**What you have to do**
Set down only what runs from the line containing "مزایده ها چه سودی برای مصرف کنندگان دارد؟" through the last line of the data, exactly as it reads.

== Records for processing

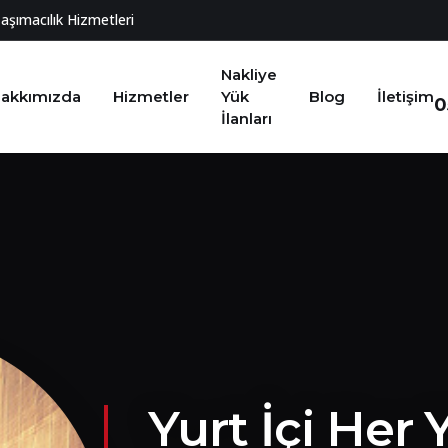
Taşımacılık Hizmetleri
Nakliye
akkımızda
Hizmetler
Yük
Blog
İletişim
0
İlanları
Yurt İçi Her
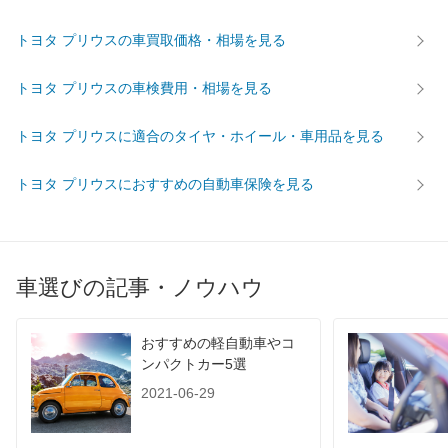
トヨタ プリウスの車買取価格・相場を見る
トヨタ プリウスの車検費用・相場を見る
トヨタ プリウスに適合のタイヤ・ホイール・車用品を見る
トヨタ プリウスにおすすめの自動車保険を見る
車選びの記事・ノウハウ
おすすめの軽自動車やコ
ンパクトカー5選
2021-06-29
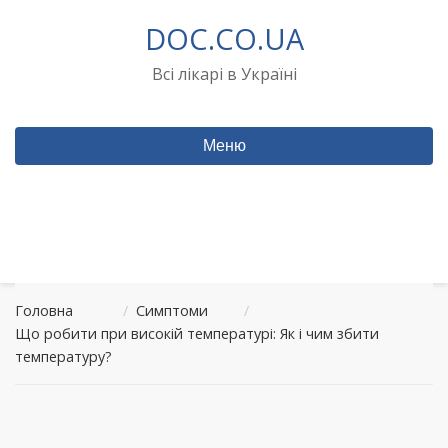
Перейти
DOC.CO.UA
до
вмісту
Всі лікарі в Україні
Меню
Головна
/
Симптоми
/
Що робити при високій температурі: Як і чим збити
температуру?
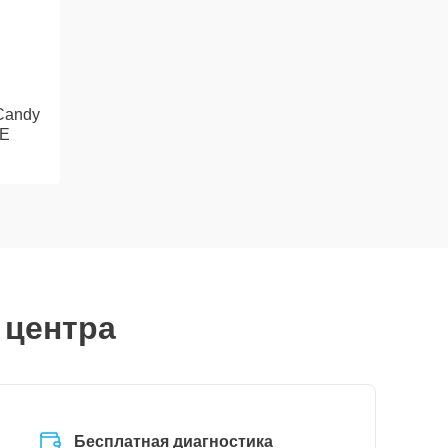
Candy
1E
 центра
Бесплатная диагностика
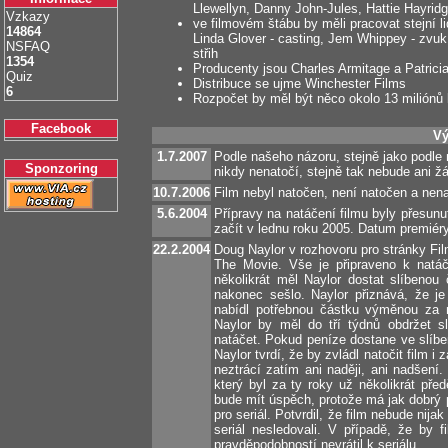
Llewellyn, Danny John-Jules, Hattie Hayri
Vzkazy
ve filmovém štábu by měli pracovat stejní l
14864
Linda Glover - casting, Jem Whippey - zvu
NSFAQ
střih
1354
Producenty jsou Charles Armitage a Patricia
Quiz
Distribuce se ujme Winchester Films
6
Rozpočet by měl být něco okolo 13 miliónů l
Facebook
Vý
1.7.2007
Podle našeho názoru, stejně jako podle
Sponzoring
nikdy nenatočí, stejně tak nebude ani ž
10.7.2006
Film nebyl natočen, není natočen a nena
5.6.2004
Přípravy na natáčení filmu byly přesun
začít v lednu roku 2005. Datum premiér
22.2.2004
Doug Naylor v rozhovoru pro stránky Fil
The Movie. Vše je připraveno k natáč
několikrát měl Naylor dostat slíbenou 
nakonec sešlo. Naylor přiznává, že j
nabídl potřebnou částku výměnou za m
Naylor by měl do tří týdnů obdržet 
natáčet. Pokud peníze dostane ve slíbe
Naylor tvrdí, že by zvládl natočit film i 
neztrácí zatím ani naději, ani nadšení
který byl za ty roky už několikrát před
bude mít úspěch, protože má jak dobrý p
pro seriál. Potvrdil, že film nebude nijak 
seriál nesledovali. V případě, že by 
pravděpodobností nevrátil k seriálu.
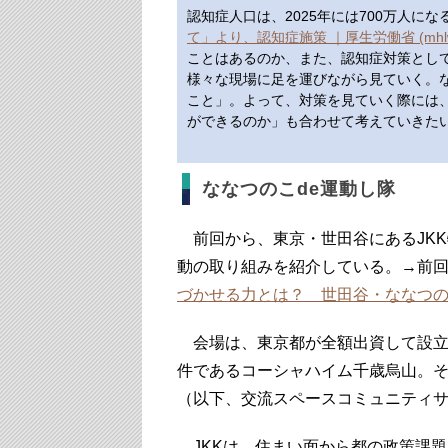
認知症人口は、2025年には700万人に
て」より、認知症施策 ｜厚生労働省 (mhlw.g
ことはあるのか、また、認知症対策とし
様々な現場に足を運びながら見ていく。
こと」。よって、対策を見ていく際には
ができるのか」も合わせて考えていきた
ななつのこde運動し隊
前回から、東京・世田谷にあるJK
動の取り組みを紹介している。→前
づかせる力とは？ 世田谷・ななつ
会場は、東京都が全額出資して設立し
件であるコーシャハイム千歳烏山。
（以下、交流スペースコミュニティ
JKKは、住まい面から都の政策課題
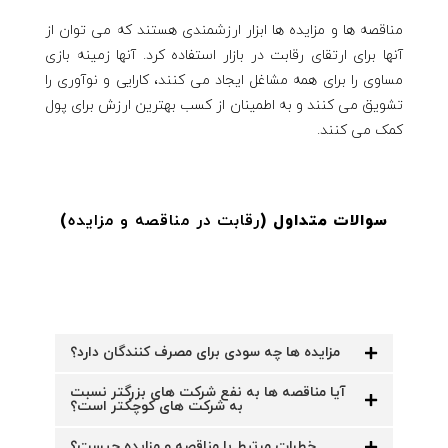
مناقصه ها و مزایده ها ابزار ارزشمندی هستند که می توان از
آنها برای ارتقای رقابت در بازار استفاده کرد. آنها زمینه بازی
مساوی را برای همه مشاغل ایجاد می کنند، کارایی و نوآوری را
تشویق می کنند و به اطمینان از کسب بهترین ارزش برای پول
کمک می کنند.
سوالات متداول (
رقابت در مناقصه و مزایده
)
مزایده ها چه سودی برای مصرف کنندگان دارد؟
آیا مناقصه ها به نفع شرکت های بزرگتر نسبت
به شرکت های کوچکتر است؟
خطرات مرتبط با مناقصه و مزایده چیست؟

====

**Task solution**
مزایده ها چه سودی برای مصرف کنندگان دارد؟
آیا مناقصه ها به نفع شرکت های بزرگتر نسبت
به شرکت های کوچکتر است؟
خطرات مرتبط با مناقصه و مزایده چیست؟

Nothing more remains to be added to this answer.